It may be non-farm payrolls week on the economic calendar, but perhaps that might get taken away. And that is the significance of the potential impact that could arise from a US government shutdown this week. For some context, the US federal fiscal year runs from 1 October to 30 September and government funding is allocated on a year by year basis according to this date. In total, Congress must pass 12 separate appropriation bills by 1 October. So only agencies with appropriation bills that are passed will be able to operate while those without will be forced to shut down.
Typically, this is the usual game of chicken that we're used to seeing but it eventually gets done. So, is this time any different?
As much as politicians like to be dramatic and make a big deal about everything, my take is that all of this will get done one way or another - as it always has. If push comes to shove, Congress could just avert a shutdown by passing a continuing resolution. That just buys them more time to get the bills passed. So, no biggie.
Polymarket currently has odds of a shutdown at 72% but that is down slightly from before the weekend at around 83%. It's still a high number but again, politicians just love a good game of chicken right up until the last second.
However, what if a US government shutdown really does happen?
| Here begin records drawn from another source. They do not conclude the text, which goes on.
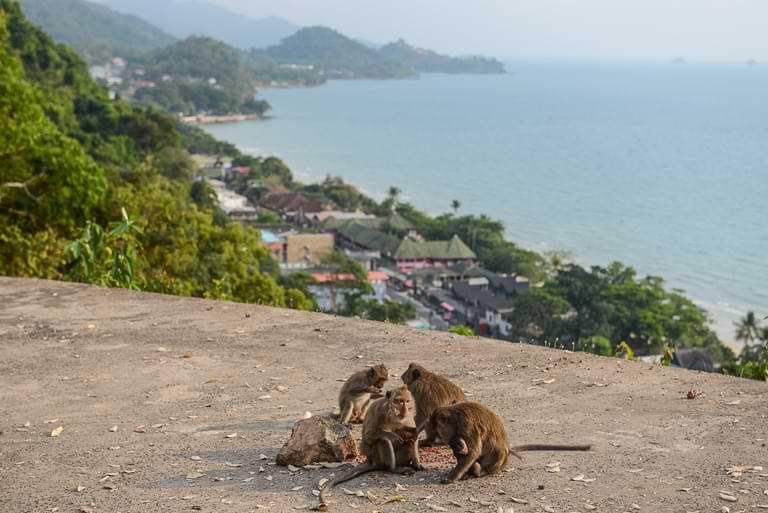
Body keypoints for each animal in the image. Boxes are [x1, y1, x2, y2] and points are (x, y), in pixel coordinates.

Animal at [427, 402, 591, 484]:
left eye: (438, 431)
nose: (437, 439)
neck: (455, 418)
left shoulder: (466, 426)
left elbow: (473, 452)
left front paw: (452, 477)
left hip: (499, 461)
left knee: (497, 451)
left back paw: (480, 471)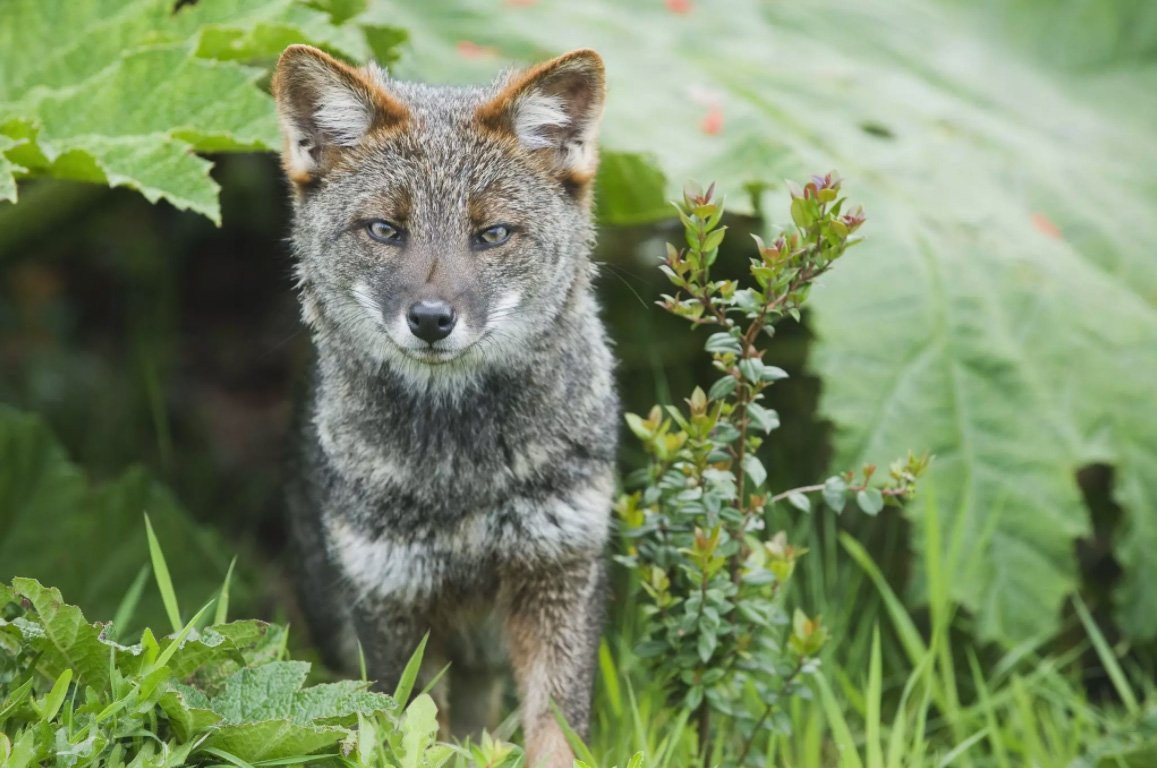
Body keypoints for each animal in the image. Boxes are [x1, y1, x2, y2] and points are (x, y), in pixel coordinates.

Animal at [271, 43, 620, 768]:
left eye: (491, 234)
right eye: (384, 230)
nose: (431, 320)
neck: (463, 476)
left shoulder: (559, 573)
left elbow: (555, 731)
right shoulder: (393, 602)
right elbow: (411, 728)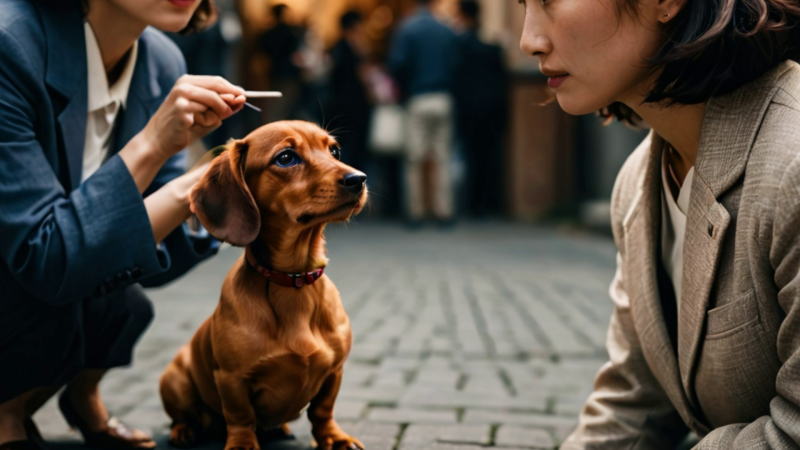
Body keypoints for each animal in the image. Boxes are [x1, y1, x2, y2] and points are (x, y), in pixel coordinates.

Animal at [159, 120, 368, 450]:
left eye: (334, 150)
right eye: (286, 158)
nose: (359, 178)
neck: (294, 281)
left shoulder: (334, 371)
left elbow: (323, 410)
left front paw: (334, 438)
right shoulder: (231, 378)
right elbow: (240, 415)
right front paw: (243, 443)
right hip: (174, 379)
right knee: (184, 415)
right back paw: (183, 431)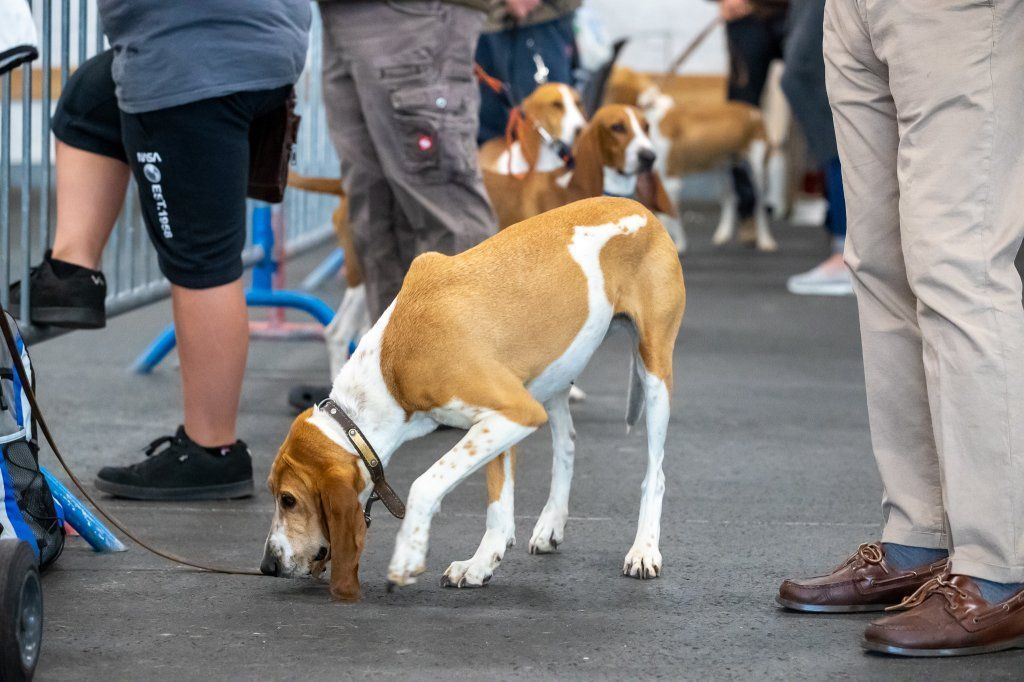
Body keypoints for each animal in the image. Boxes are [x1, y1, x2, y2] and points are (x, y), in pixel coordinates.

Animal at [264, 193, 684, 598]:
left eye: (288, 499)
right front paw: (481, 564)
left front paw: (408, 557)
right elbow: (499, 505)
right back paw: (551, 523)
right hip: (553, 376)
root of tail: (642, 209)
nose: (267, 566)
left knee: (656, 471)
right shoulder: (501, 419)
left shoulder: (515, 411)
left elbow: (425, 484)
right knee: (566, 444)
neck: (389, 369)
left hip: (654, 371)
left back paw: (644, 549)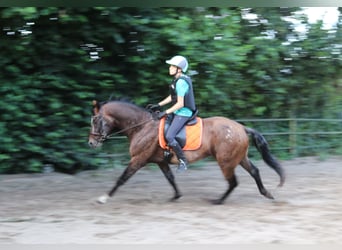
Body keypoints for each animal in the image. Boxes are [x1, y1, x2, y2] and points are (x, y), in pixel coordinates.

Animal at [88, 98, 286, 204]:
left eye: (96, 120)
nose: (91, 143)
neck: (142, 126)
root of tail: (241, 127)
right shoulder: (160, 161)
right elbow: (170, 178)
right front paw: (176, 196)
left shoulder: (138, 159)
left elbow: (122, 178)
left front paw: (104, 198)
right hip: (239, 158)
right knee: (254, 171)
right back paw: (266, 193)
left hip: (226, 162)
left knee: (233, 182)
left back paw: (219, 201)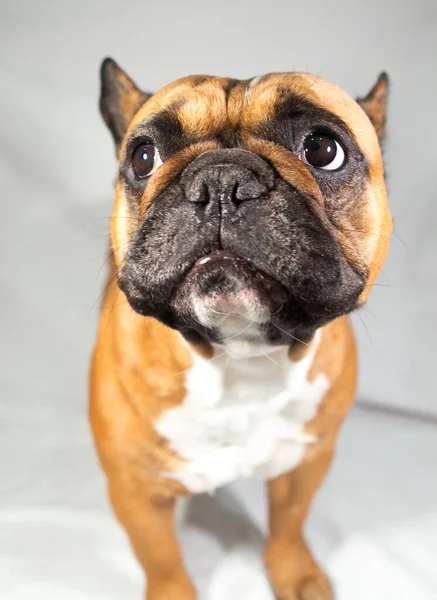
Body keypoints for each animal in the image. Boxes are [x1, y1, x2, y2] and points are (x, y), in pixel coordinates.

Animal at [90, 57, 390, 600]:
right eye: (143, 157)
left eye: (323, 149)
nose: (220, 183)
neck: (240, 357)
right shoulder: (136, 492)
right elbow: (161, 559)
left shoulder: (305, 463)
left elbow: (290, 522)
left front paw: (296, 574)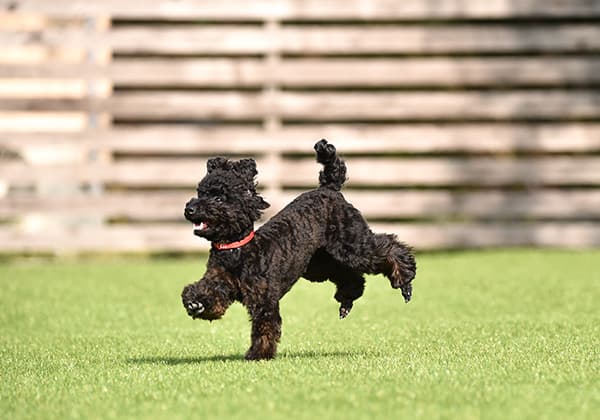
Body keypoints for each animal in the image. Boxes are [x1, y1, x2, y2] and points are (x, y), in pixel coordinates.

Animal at [183, 139, 414, 360]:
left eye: (219, 198)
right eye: (199, 193)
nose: (190, 208)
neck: (236, 250)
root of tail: (329, 188)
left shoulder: (264, 299)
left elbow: (264, 328)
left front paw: (258, 354)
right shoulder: (220, 280)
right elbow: (208, 293)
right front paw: (195, 303)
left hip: (352, 245)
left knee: (389, 248)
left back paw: (404, 281)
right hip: (319, 264)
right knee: (351, 277)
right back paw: (347, 300)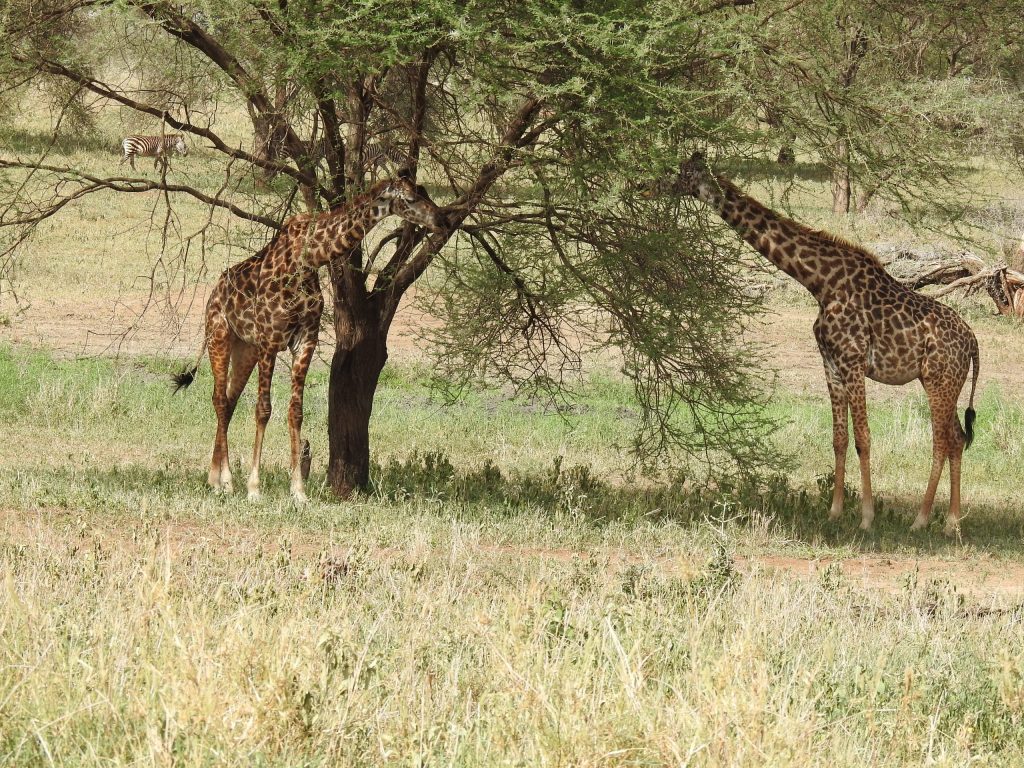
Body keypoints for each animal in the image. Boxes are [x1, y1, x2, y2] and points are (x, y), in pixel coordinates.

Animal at [173, 177, 448, 502]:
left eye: (425, 192)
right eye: (410, 199)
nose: (442, 220)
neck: (308, 259)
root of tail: (214, 292)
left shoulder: (305, 340)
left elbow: (296, 412)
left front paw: (298, 492)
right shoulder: (270, 340)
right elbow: (263, 409)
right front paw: (255, 489)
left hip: (246, 348)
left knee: (228, 401)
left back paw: (217, 480)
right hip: (219, 335)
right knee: (218, 399)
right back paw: (224, 481)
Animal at [665, 152, 980, 534]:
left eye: (684, 173)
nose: (653, 184)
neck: (820, 283)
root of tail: (973, 342)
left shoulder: (853, 360)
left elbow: (863, 437)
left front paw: (867, 517)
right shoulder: (830, 362)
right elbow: (839, 439)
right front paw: (835, 512)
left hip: (938, 381)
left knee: (942, 440)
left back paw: (922, 520)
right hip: (945, 383)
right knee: (958, 438)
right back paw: (952, 523)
What will be the impact to markets?
The way I see it is that a shutdown is mostly an operational disruption rather than an economic one. Unless it leads to permanent layoffs of some sort, then there might be more impact for markets to digest. Otherwise, it's all just going to be temporary. As such, the impact to markets is arguably going to be minimal; if not hardly felt.
In fact, BofA estimates that any major shutdown would only subtract 0.1% from economic growth for every week it lasted.
So, why is the operational disruption a key risk event for markets then?
The thing is if we do get a shutdown on 1 October, that will delay the key economic releases that we will be getting this week. The BLS and Census Bureau are not part of the list of 'essential operations' during a shutdown, so they won't be working.
And that means the weekly initial jobless claims as well as the non-farm payrolls data this week could very well be delayed to a further date. In the grand scheme of things, it shouldn't be too consequential as the data will still be the data. However, it could very well stir up some nervousness in markets with the potential for the CPI data in mid-October to be delayed as well.
So, that's the key risk in scrutinising the US government shutdown that could happen this time around. And that being how these data delays might feed into the Fed decision at the end of October.